The UK government’s initial plan for 2021 covered ten steel products, but the recent extension in June 2022 includes all 15 steel products as mentioned in the schedule of the notification. India claims that this is against the objectives of progressive liberalization as captured in the SG.
What Lies Ahead
India has expressed no reluctance to avail its right of suspending concessions and obligations on trade with the UK. Article 8.2 (SG) allows an exporting member state to suspend all concessions on a member state within 90 days of the application of such a measure if no agreement is achieved between the member state proposing the safeguard measure and exporting member states. Such reciprocal or retaliatory suspensions can be imposed only after 30 days from consultations. The agreement in this context explicitly refers to the question of trade compensation to offset the adverse effects of the safeguard measures imposed by the UK. India has proposed to impose retaliatory tariffs. Products ranging from blended whisky to animal feed and precious stones would be subject to an equivalent tariffs package if the UK does not comply with India’s requests.
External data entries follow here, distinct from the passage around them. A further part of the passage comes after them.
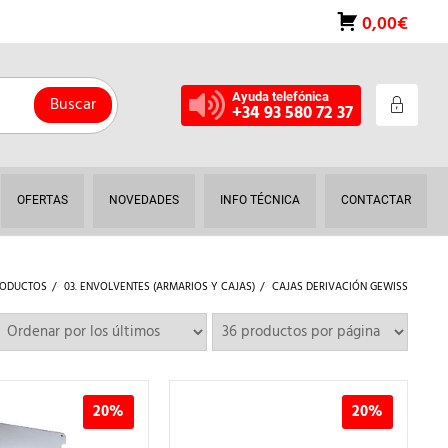
0,00€
Ayuda telefónica
Buscar
+34 93 580 72 37
OFERTAS
NOVEDADES
INFO TÉCNICA
CONTACTAR
RODUCTOS
03. ENVOLVENTES (ARMARIOS Y CAJAS)
CAJAS DERIVACIÓN GEWISS
20%
20%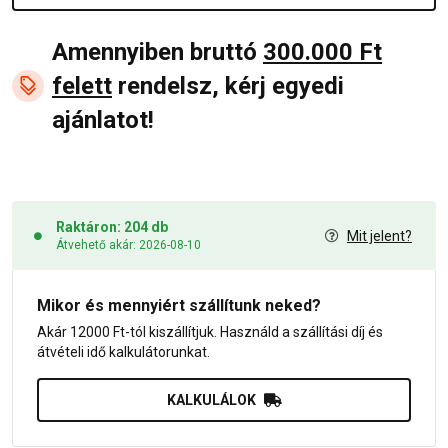
Amennyiben bruttó
300.000 Ft
felett
rendelsz, kérj egyedi
ajánlatot!
Raktáron: 204 db
Mit jelent?
Átvehető akár: 2026-08-10
Mikor és mennyiért szállítunk neked?
Akár 12000 Ft-tól kiszállítjuk. Használd a szállítási díj és
átvételi idő kalkulátorunkat.
KALKULÁLOK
India expects to be able to offset the decline in exports by imposing customs duties on about USD 250 million worth of goods originating in the UK.
India, however, may not have to proceed with such drastic measures. The recent flash currency shocks and bond-market scare in the UK have created enough disarray among the ranks to stifle the leadership into reconsidering its economic scheme. Despite containing the crisis to a significant level, inflation in the UK is still on the rise. Tariffs on imported products essentially drive their price up. In an economy already trying to boost consumer spending while battling with reeling inflation targets (2.5% now), imposing duties on products may appease domestic producers/manufacturers but may result in limiting options for consumers. Steel, a global commodity, is priced relative to the USD (for benchmarks). A weaker pound (relative to the USD) does not help the UK’s case, as the input costs for domestic manufacturing that used imported steel will shoot up due to the additional tariffs. India should wait till the government’s policy decisions on interest rate renewals are finalized and any announcement on tariff quotas are made.
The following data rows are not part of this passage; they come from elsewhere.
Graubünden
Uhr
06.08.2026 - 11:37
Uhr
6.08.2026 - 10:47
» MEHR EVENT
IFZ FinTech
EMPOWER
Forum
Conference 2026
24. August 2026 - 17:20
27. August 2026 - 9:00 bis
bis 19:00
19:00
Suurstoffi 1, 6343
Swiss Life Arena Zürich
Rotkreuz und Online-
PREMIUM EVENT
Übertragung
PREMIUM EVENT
India had indicated its intention to impose retaliatory customs of a similar nature previously as well. In 2021, India proposed duties on the EU’s tariffs package on steel products. In 2018, India and the EU proposed customs duties on US exports due to the US tariffs on Indian aluminum products. This shows that India reserves the right to impose retaliatory customs duties against a good number of safeguard measures. However, such policy decisions must be well thought out and weigh the strategic relations between member states. Recent negotiations with the United Kingdom for a Free Trade Agreement demonstrate a friendlier intent on the UK’s part. In light of the same, it cannot be presumed that India will necessarily retaliate.
As officials negotiate the terms of compensation, we may drift away from the realm of the SG. Regarding compensation, the UK has agreed to be open to reconsidering equivalent measures under Article 8.1. This must be assessed against the backdrop of the prospective India – UK Free Trade Agreement, which has been delayed for quite some time. To conclude, it depends on whether the FTA between India and the UK sees the light of day. If it does, harsh considerations like so may be diluted by the parties' mutually acceptable and proportionate measures, improving a promising trade relationship.